▶ REQUEST 1
Summarize the thread on table DDL syntax in three sentences.
▶ REQUEST 2
Transcribe the thread on table DDL syntax word for word, from "That said, I" up to and including "with Hive DDL.".

▶ PASSAGE PROVIDED
------------

Re: [DISCUSS] Syntax for table DDL

Posted by Ryan Blue <rb...@netflix.com.INVALID>.
I'd say that it was important to be compatible with Hive in the past, but
that's becoming less important over time. Spark is well established with
Hadoop users and I think the focus moving forward should be to make Spark
more predictable as a SQL engine for people coming from more traditional
databases..

That said, I think there is no problem supporting the alter syntax for both
Hive/MySQL and the more standard versions.

On Tue, Oct 2, 2018 at 8:35 AM Felix Cheung <fe...@hotmail.com>
wrote:

> I think it has been an important “selling point” that Spark is “mostly
> compatible“ with Hive DDL.
>
> I have see a lot of teams suffering from switching between Presto and Hive
> dialects.
>
> So one question I have is, we are at a point of switch from Hive
> compatible to ANSI SQL, say?
>
> Perhaps a more critical question, what does it take to get the platform to
> support both, by making the ANTLR extensible?
>
>
>
> ------------------------------
> *From:* Alessandro Solimando <al...@gmail.com>
> *Sent:* Tuesday, October 2, 2018 12:35 AM
> *To:* rblue@netflix.com
> *Cc:* Xiao Li; dev
> *Subject:* Re: [DISCUSS] Syntax for table DDL
>
> I agree with Ryan, a "standard" and more widely adopted syntax is usually
> a good idea, with possibly some slight improvements like "bulk deletion" of
> columns (especially because both the syntax and the semantics are clear),
> rather than stay with Hive syntax at any cost.
>
> I am personally following this PR with a lot of interest, thanks for all
> the work along this direction.
>
> Best regards,
> Alessandro
>
> On Mon, 1 Oct 2018 at 20:21, Ryan Blue <rb...@netflix.com.invalid> wrote:
>
>> What do you mean by consistent with the syntax in SqlBase.g4? These
>> aren’t currently defined, so we need to decide what syntax to support.
>> There are more details below, but the syntax I’m proposing is more standard
>> across databases than Hive, which uses confusing and non-standard syntax.
>>
>> I doubt that we want to support Hive syntax for a few reasons. Hive uses
>> the same column CHANGE statement for multiple purposes, so it ends up
>> with strange patterns for simple tasks, like updating the column’s type:
>>
>> ALTER TABLE t CHANGE a1 a1 INT;
>>
>> The column name is doubled because old name, new name, and type are
>> always required. So you have to know the type of a column to change its
>> name and you have to double up the name to change its type. Hive also
>> allows a couple other oddities:
>>
>>    - Column reordering with FIRST and AFTER keywords. Column reordering
>>    is tricky to get right so I’m not sure we want to add it.

------------

▶ INFORMATION PROVIDED
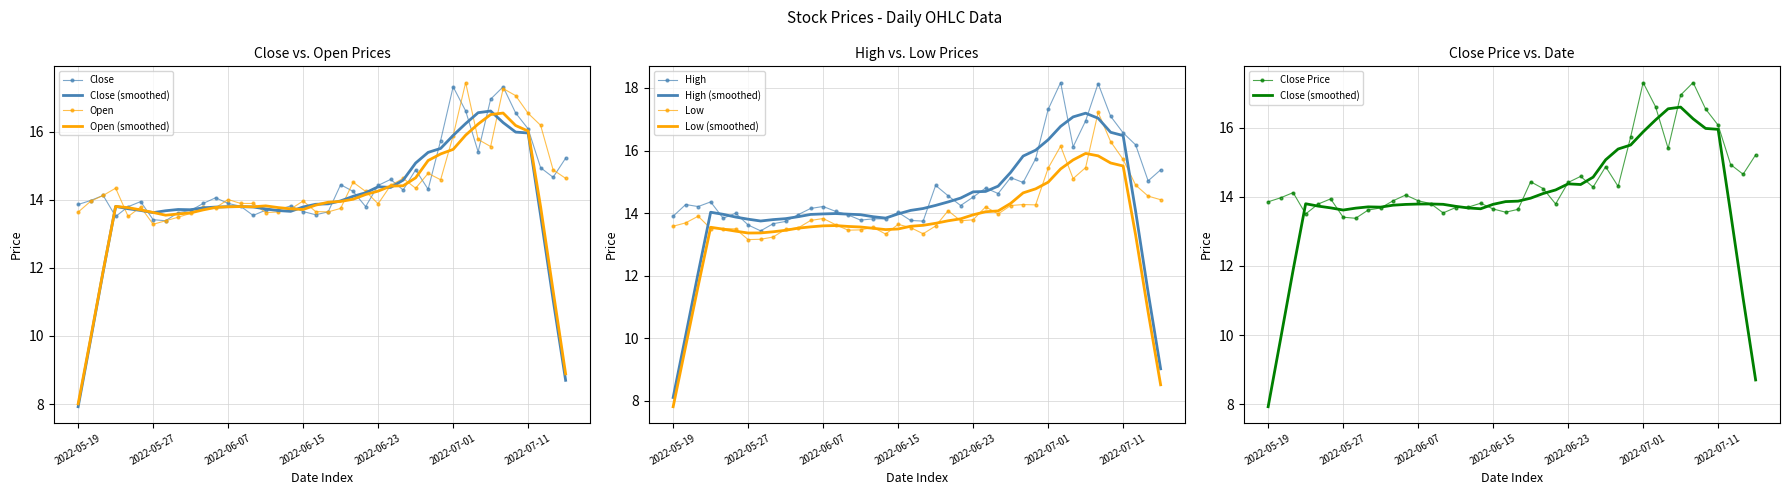

What is the value of the open point at the 16th from the left?

13.6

------------

▶ YOUR SOLUTION 1
Ryan Blue says that Hive compatibility is becoming less important and that Spark should become more predictable for people coming from traditional databases, though he sees no problem supporting the alter syntax for both Hive/MySQL and the more standard versions. Felix Cheung replies that being mostly compatible with Hive DDL has been an important selling point, and he asks what it would take for the platform to support both by making the ANTLR extensible. Alessandro Solimando agrees with Ryan on favoring a standard, more widely adopted syntax, and Ryan's earlier message criticizes Hive's CHANGE statement because it requires the old name, new name, and type every time.

▶ YOUR SOLUTION 2
That said, I think there is no problem supporting the alter syntax for both
Hive/MySQL and the more standard versions.

On Tue, Oct 2, 2018 at 8:35 AM Felix Cheung <fe...@hotmail.com>
wrote:

> I think it has been an important “selling point” that Spark is “mostly
> compatible“ with Hive DDL.